On y voit son amant Georges Dyer, voyou malheureux qui se suicidera à Paris, mais aussi un étrange et beau jeune homme ressemblant au jeune Johnny Halliday, un vieil édenté, et dans un coin, une femme en pleurs.
Au milieu d’eux, Bacon tournoie, rit, fait étalage de son charme, explique son art, répond aux questions, étant clairement ivre avec un verre de pastis à la main. Il parle merveilleusement de sa peinture, cite les grands maîtres, le tout avec des cascades de rire tonitruant. Il fait le spectacle. Chacun peut voir ce court film, gratuitement, sur les archives de la télévision suisse (lien : https://www.rts.ch/archives/tv/information/continentssans-visa/10695142-francis-bacon-peintre-anglais.html).
Cascade de rires
L'artiste évoque longuement Velasquez et son célèbre portrait du pape Innocent X (1650). On sait que le Pape, voyant le résultat, s'est exclamé : "Troppo vero !" (trop vrai !). Bacon reprend le sujet en faisant hurler le Pape, bouche ouverte, comme "le cri final de l'exécuté sur sa chaise électrique", écrit Gilles Sebhan.

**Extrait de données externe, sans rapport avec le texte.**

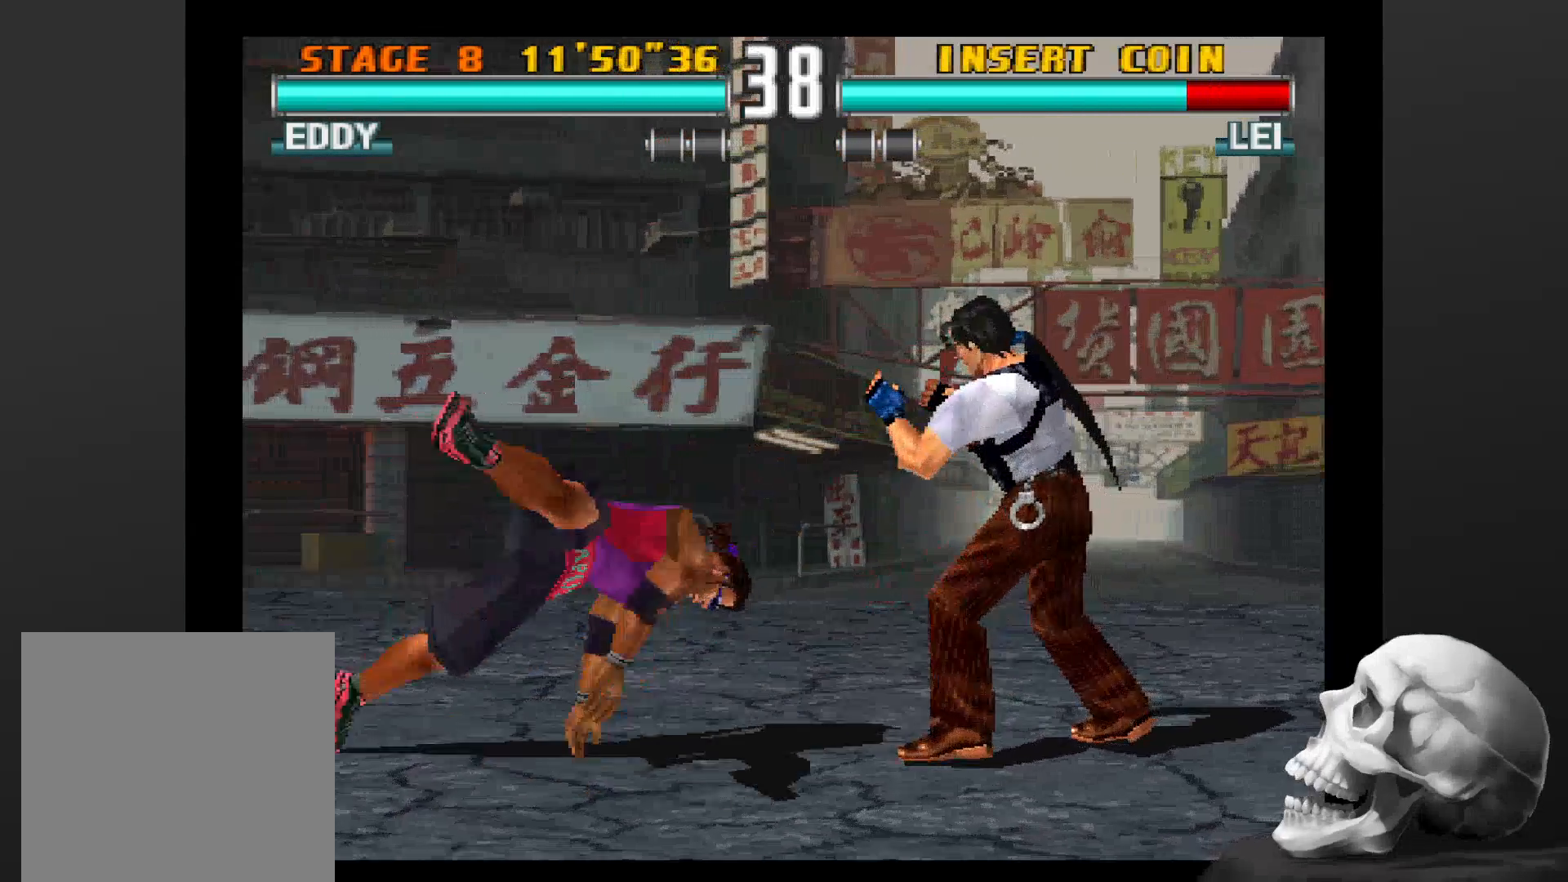
{"buttons": [], "left_stick": "center", "right_stick": "center", "events": []}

Bacon évoque dans le film sa peur et son désir de la violence, son homosexualité (ce qui était audacieux car, à l’époque et jusqu’en 1967, elle restait un crime en Grande-Bretagne), son insatisfaction constante devant son travail, son lien à l’alcool… Le tout mêlé à une cascade de rires.
On assiste à une tragédie dont Bacon rit. Il explique qu'il serait devenu criminel s'il n'avait pas été peintre. Ce qui le touche, dit-il, c'est la beauté des hommes. La mort, ajoute-t-il en riant encore, c'est "nada", "rien". Mais "l'âge est désastreux". Il prétend qu'il n'a rien apporté, à la peinture. "Nada, tout ça a été déjà fait par Velasquez et Rembrandt."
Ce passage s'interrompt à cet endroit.